5. The electrolyte solution for lithium secondary battery according to claim 1, further comprising an organic solvent selected from the group consisting of ester solvents, ether solvents, ketone solvents, aromatic hydrocarbon solvents, carbonate solvents, and a mixture thereof.

6. The electrolyte solution for lithium secondary battery according to claim 1, further comprising an organic solvent which includes an organic solvent having a high dielectric constant and an organic solvent having a low viscosity at a volume ratio of 3:7 to 7:3.

7. The electrolyte solution for lithium secondary battery according to claim 6, wherein the organic solvent having a high dielectric constant is any one selected from the group consisting of ethylene carbonate, propylene carbonate, and a mixture thereof, and the organic solvent having a low viscosity is any one selected from the group consisting of ethyl methyl carbonate, dimethyl carbonate, diethyl carbonate, and a mixture thereof

8. The electrolyte solution for lithium secondary battery according to claim 1, further comprising a lithium salt selected from the group consisting of LiPF6, LiClO4, LiAsF6, LiBF4, LiSbF6, LiAlO4, LiAlCl4, LiCF3SO3, LiC4F9SO3, LiN(C2F5SO3)2, LiN(C2F5SO2)2, LiN(CF3SO2)2, LiN(CaF2a+1SO2)(CbF2b+1SO2) (provided that a and b each represent a natural number), LiCl, LiI, and a mixture thereof.

9. The electrolyte solution for lithium secondary battery according to claim 1, further comprising a polymerization initiator selected from the group consisting of organic peroxides, azo compounds, and a mixture thereof.

10. The electrolyte solution for lithium secondary battery according to claim 1, further comprising a polymerization initiator in an amount of 0.01% to 1% by weight to the total weight of the electrolyte solution.

11. The electrolyte solution for lithium secondary battery according to claim 1, further comprising an additive selected from the group consisting of vinylene carbonate, metal fluorides, glutaronitrile, succinonitrile, adiponitrile, 3,3′-thiodipropionitrile, 1,3-propane sultone, 1,3-propene sultone, lithium bis(oxalate)borate, vinylethylene carbonate, and a mixture thereof.
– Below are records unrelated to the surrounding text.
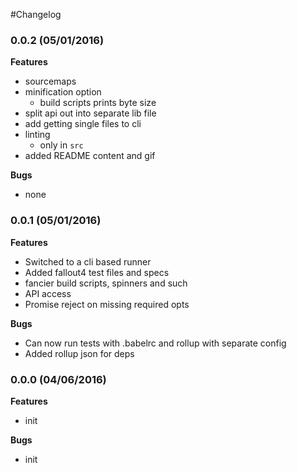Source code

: #Changelog

### 0.0.2 (05/01/2016)

**Features**

- sourcemaps
- minification option
  - build scripts prints byte size
- split api out into separate lib file
- add getting single files to cli
- linting
  - only in `src`
- added README content and gif

**Bugs**

- none

### 0.0.1 (05/01/2016)

**Features**

- Switched to a cli based runner
- Added fallout4 test files and specs
- fancier build scripts, spinners and such
- API access
- Promise reject on missing required opts

**Bugs**

- Can now run tests with .babelrc and rollup with separate config
- Added rollup json for deps

### 0.0.0 (04/06/2016)

**Features**

- init

**Bugs**

- init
12. A lithium secondary battery comprising:

a cathode comprising a cathode active material and an anode comprising an anode active material, which are disposed to face each other; and

an electrolyte solution interposed between the cathode and the anode, wherein the electrolyte solution includes dipentaerythritol hexaacrylate and a (meth)acrylate compound having a C4 to C12 linear or branched alkyl group as electrolyte additives.